I really like the way Pratchett put it in Hogfather:

----
"All right," said Susan. "I'm not stupid. You're saying humans need... fantasies to make life bearable."

REALLY? AS IF IT WAS SOME KIND OF PINK PILL? NO. HUMANS NEED FANTASY TO BE HUMAN. TO BE THE PLACE WHERE THE FALLING ANGEL MEETS THE RISING APE.

"Tooth fairies? Hogfathers? Little—"

YES. AS PRACTICE. YOU HAVE TO START OUT LEARNING TO BELIEVE THE LITTLE LIES.

"So we can believe the big ones?"

YES. JUSTICE. MERCY. DUTY. THAT SORT OF THING.

"They're not the same at all!"

YOU THINK SO? THEN TAKE THE UNIVERSE AND GRIND IT DOWN TO THE FINEST POWDER AND SIEVE IT THROUGH THE FINEST SIEVE AND THEN SHOW ME ONE ATOM OF JUSTICE, ONE MOLECULE OF MERCY. AND YET—Death waved a hand. AND YET YOU ACT AS IF THERE IS SOME IDEAL ORDER IN THE WORLD, AS IF THERE IS SOME...SOME RIGHTNESS IN THE UNIVERSE BY WHICH IT MAY BE JUDGED.

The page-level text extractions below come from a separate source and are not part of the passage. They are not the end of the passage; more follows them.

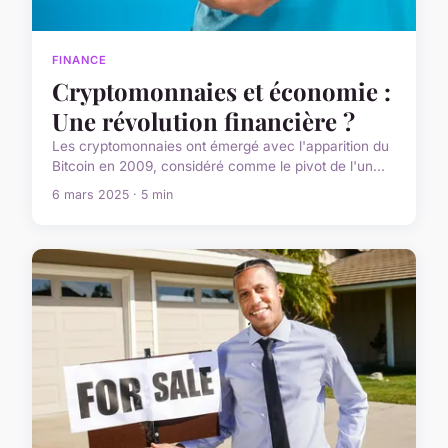
FINANCE
Cryptomonnaies et économie :
Une révolution financière ?
Les cryptomonnaies ont émergé avec l'apparition du
Bitcoin en 2009, considéré comme le pivot de l'un...
6 mars 2025 · 5 min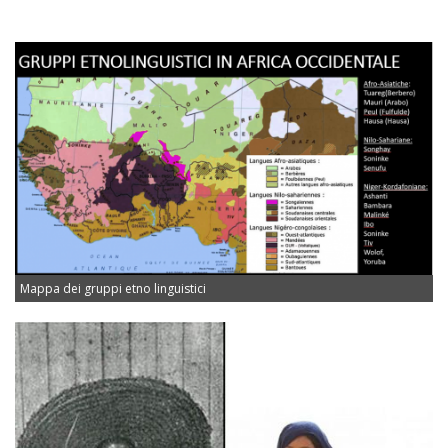
Mappa dei gruppi etno linguistici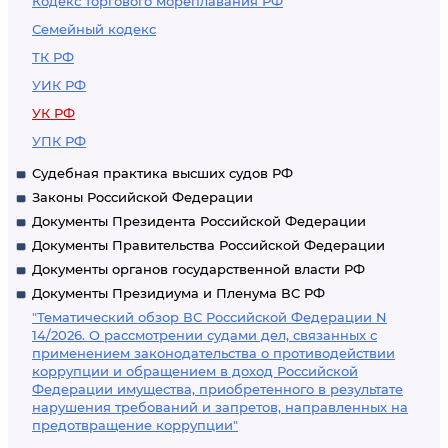
Кодекс торгового мореплавания РФ
Семейный кодекс
ТК РФ
УИК РФ
УК РФ
УПК РФ
Судебная практика высших судов РФ
Законы Российской Федерации
Документы Президента Российской Федерации
Документы Правительства Российской Федерации
Документы органов государственной власти РФ
Документы Президиума и Пленума ВС РФ
"Тематический обзор ВС Российской Федерации N
14/2026. О рассмотрении судами дел, связанных с
применением законодательства о противодействии
коррупции и обращением в доход Российской
Федерации имущества, приобретенного в результате
нарушения требований и запретов, направленных на
предотвращение коррупции"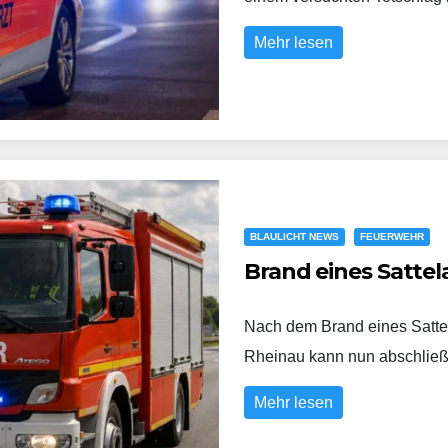
Mehr lesen
BLAULICHT NEWS
FEUERWEHR
Brand eines Sattel
Nach dem Brand eines Satte
Rheinau kann nun abschli
Mehr lesen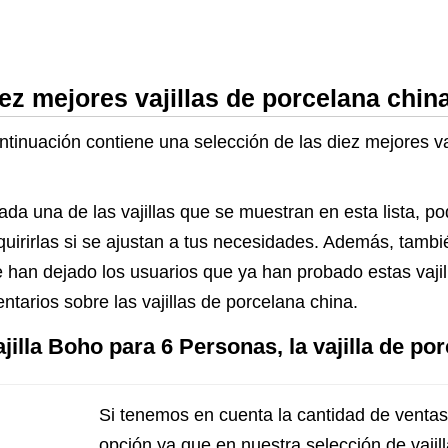
ez mejores vajillas de porcelana chin
ntinuación contiene una selección de las diez mejores va
ada una de las vajillas que se muestran en esta lista, p
dquirirlas si se ajustan a tus necesidades. Además, tambi
han dejado los usuarios que ya han probado estas vajill
tarios sobre las vajillas de porcelana china.
illa Boho para 6 Personas, la vajilla de po
Si tenemos en cuenta la cantidad de ventas, 
opción ya que en nuestra selección de vaji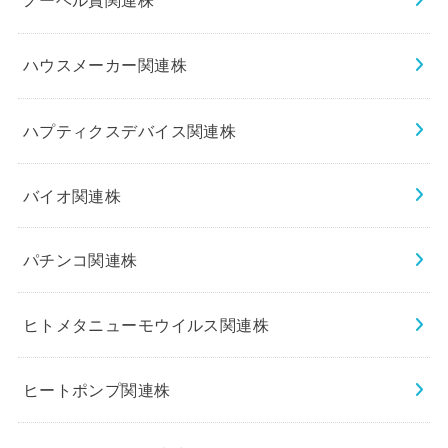
ノーベル賞関連株
ハウスメーカー関連株
ハプティクスデバイス関連株
バイオ関連株
パチンコ関連株
ヒトメタニューモウイルス関連株
ヒートポンプ関連株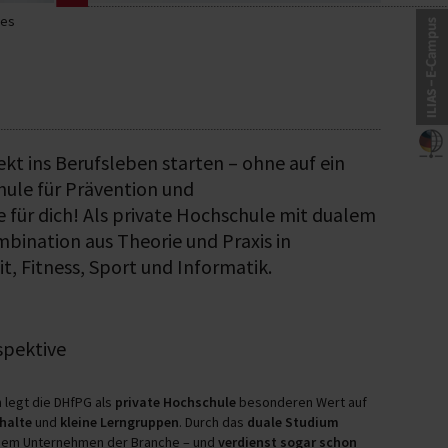
les
rekt ins Berufsleben starten – ohne auf ein
hule für Prävention und
ür dich! Als private Hochschule mit dualem
bination aus Theorie und Praxis in
t, Fitness, Sport und Informatik.
spektive
n legt die DHfPG als
private Hochschule
besonderen Wert auf
halte
und
kleine Lerngruppen
. Durch das
duale Studium
einem Unternehmen der Branche – und
verdienst sogar schon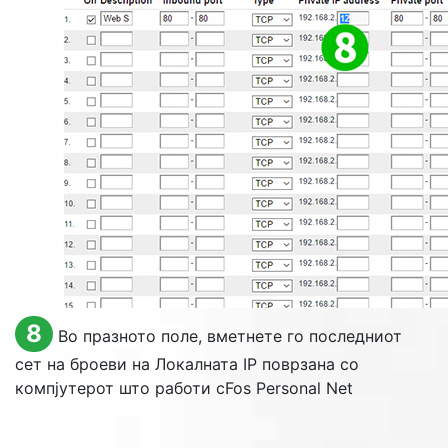
8
Во празното поле, вметнете го последниот
сет на броеви на Локалната IP поврзана со
компјутерот што работи cFos Personal Net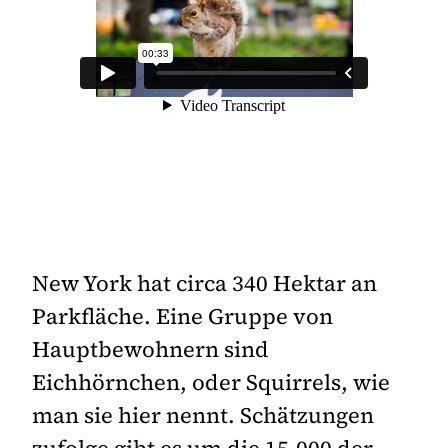
New York hat circa 340 Hektar an
Parkfläche. Eine Gruppe von
Hauptbewohnern sind
Eichhörnchen, oder Squirrels, wie
man sie hier nennt. Schätzungen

"Yes, but people have got to believe that, or what's the point—"

MY POINT EXACTLY.
----
 

FrogReaver

As long as i get to be the frog
The problem with D&D racism is, the racist supremacism is objectively true and correct.

I would say that's D&D's saving grace in this matter.

The only thing that can solve this problem is an official ability for each player to customize and personal any humanoid race. Customizing ability score improvements, makes racist supremacism less objectively true.

This already exists and has since D&D was created!